Here are some tips to keep in mind before lighting a grill:

• Fry meat and vegetables separately. Although ready-made kebabs, offered on meat shelves, look attractive, meat and vegetables are cooked at different speeds.

Putting them on the same skewer would mean lean meat and perfect vegetables – or perfect meat and mashed vegetables.

Cherry tomatoes always seem to fall off during cooking.

• Leave a little space between the pieces when throwing them on skewers so everyone can cook to perfection.

• Vegetable kebabs are not necessarily limited to peppers, zucchini, cherry tomatoes and onions.

Try cooking mushrooms by mixing portabello, flint, white button and shiitake.

Or consider a barbecue with ratatouille of Japanese eggplant, zucchini, roasted peppers and slices of onion.

Zucchini skewers can include sliced ​​pumpkin – buy pre-chopped things at grocery stores and pre-cook them until you can just pierce them with a fork – as well as zucchini and yellow pumpkin.

Skewers of cruciferous with blanched cauliflower, broccoli and Brussels sprouts sweeten on the grill. Mix suitable fruits with vegetables if desired; pineapple is a good choice, as are peaches.

• Whatever your choice of vegetable skewers, cook them on a cooler place on the grill and grease them with olive oil heated with crushed garlic, a pinch of salt and freshly ground black pepper.

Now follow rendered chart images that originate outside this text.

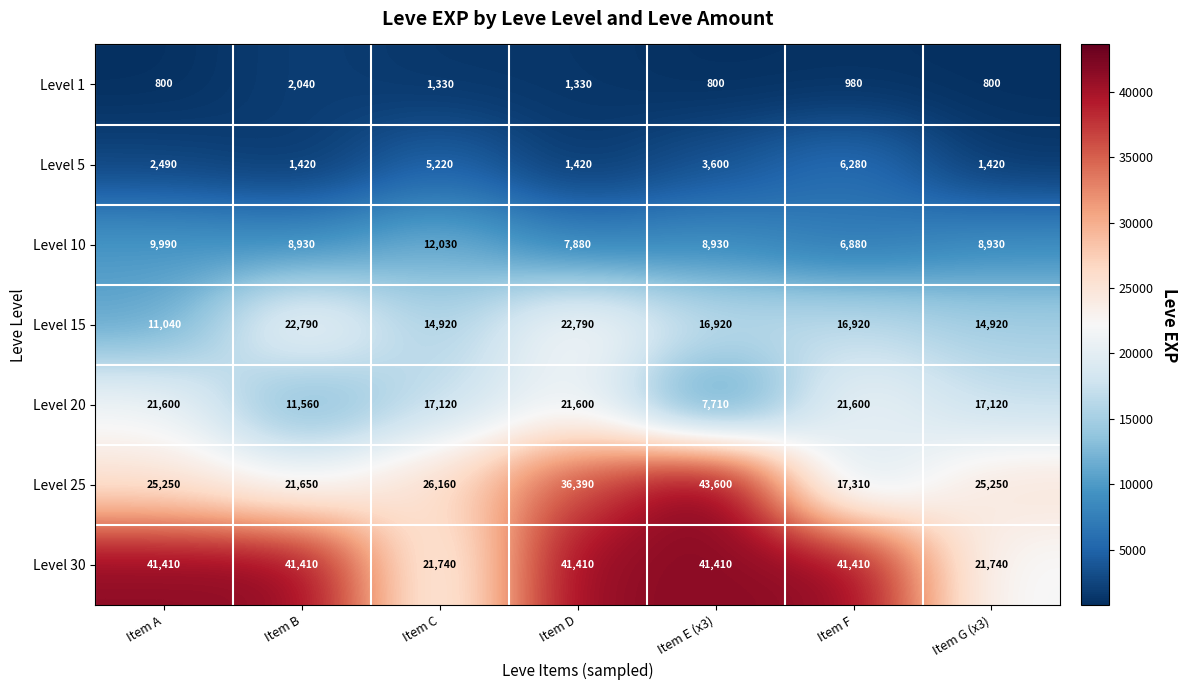

What is the sum of the Level 1 values at Item A and Item E (x3)?

1600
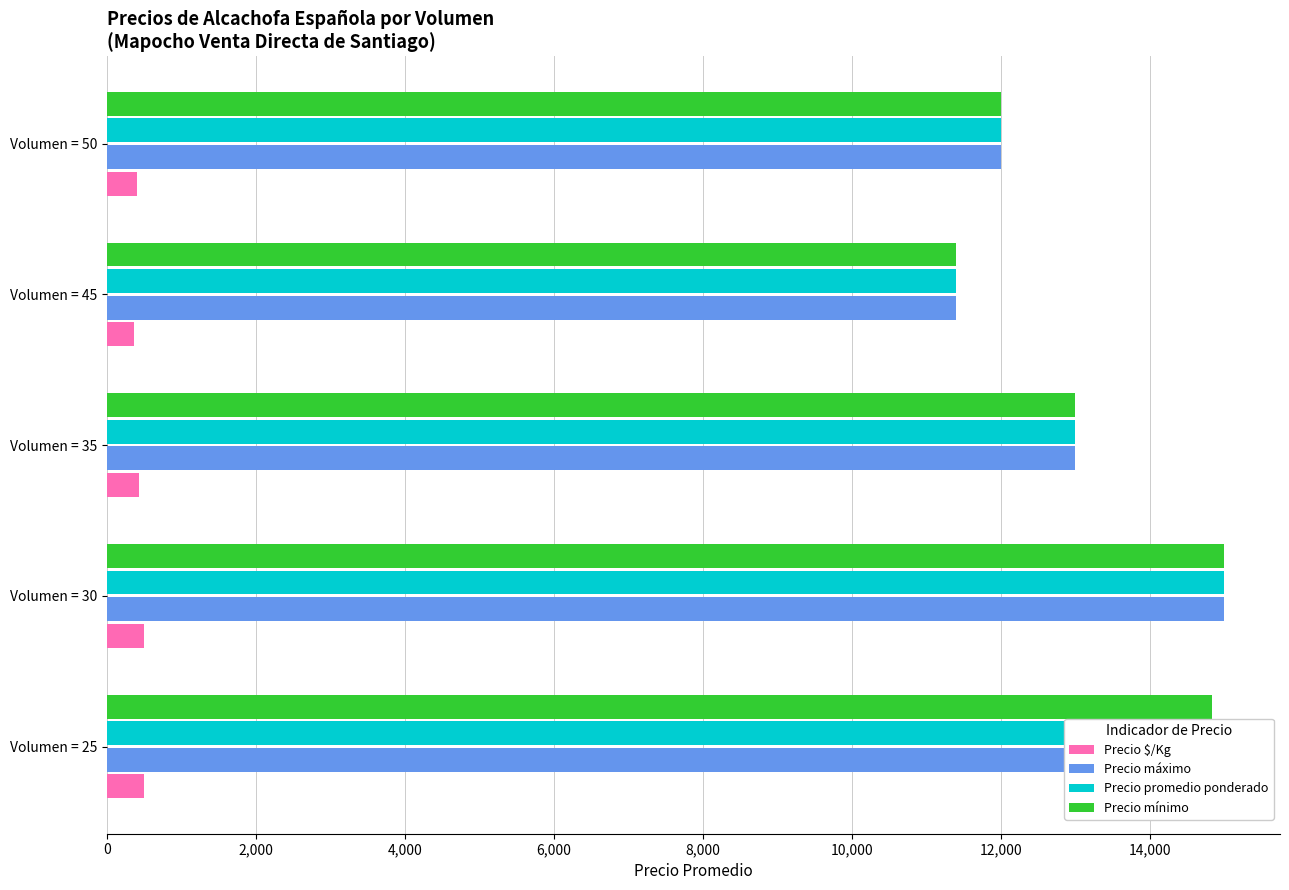

Between Volumen = 25 and Volumen = 30, which series saw the biggest shift?

Precio mínimo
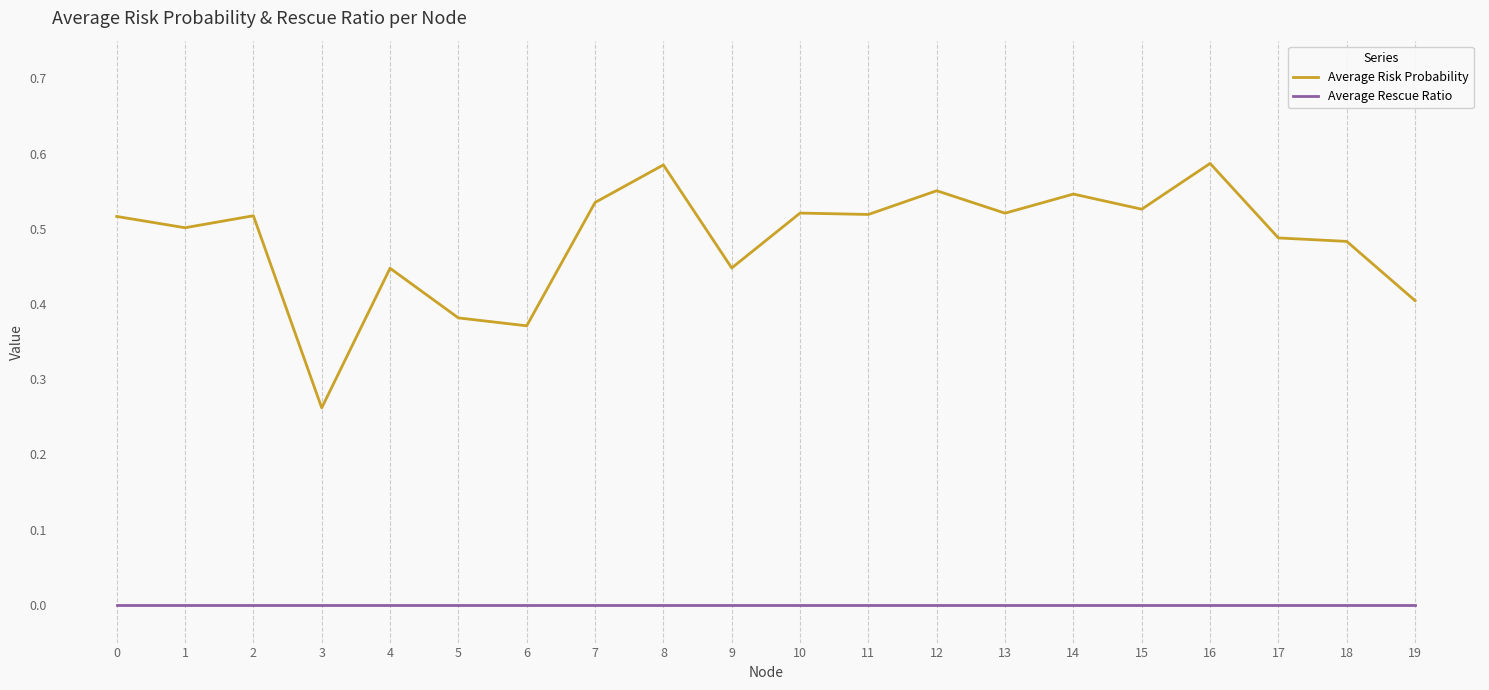

Rank the series by their maximum value, from highest to lowest.

Average Risk Probability, Average Rescue Ratio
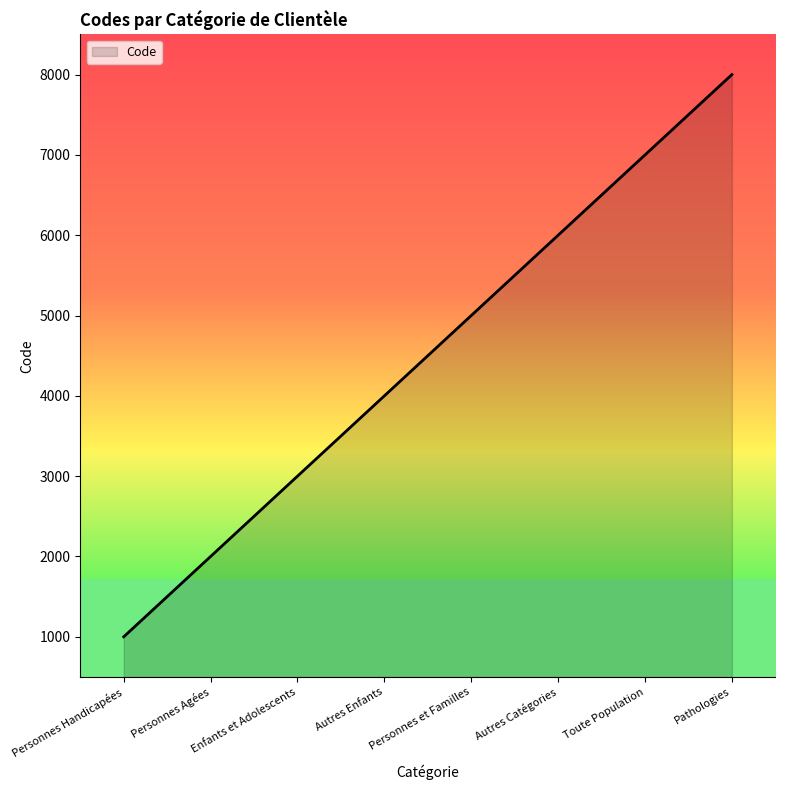

List the labels in order of value, smallest first.

Personnes Handicapées, Personnes Agées, Enfants et Adolescents, Autres Enfants, Personnes et Familles, Autres Catégories, Toute Population, Pathologies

• Plan one or two meat or shrimp skewers and one of the vegetables for each guest. But serving vegetables on skewers is not necessary. Transfer the cooked vegetables to a plate and everyone will be able to eat everything.

• Whether you choose wooden or metal skewers, choose long rather than short. This gives the chef a cooler portion of the skewer to use as a handle, making it easier to flip the kebabs.

• Skewers are prepared quickly, so you will need to nurse them near the grill, turning often.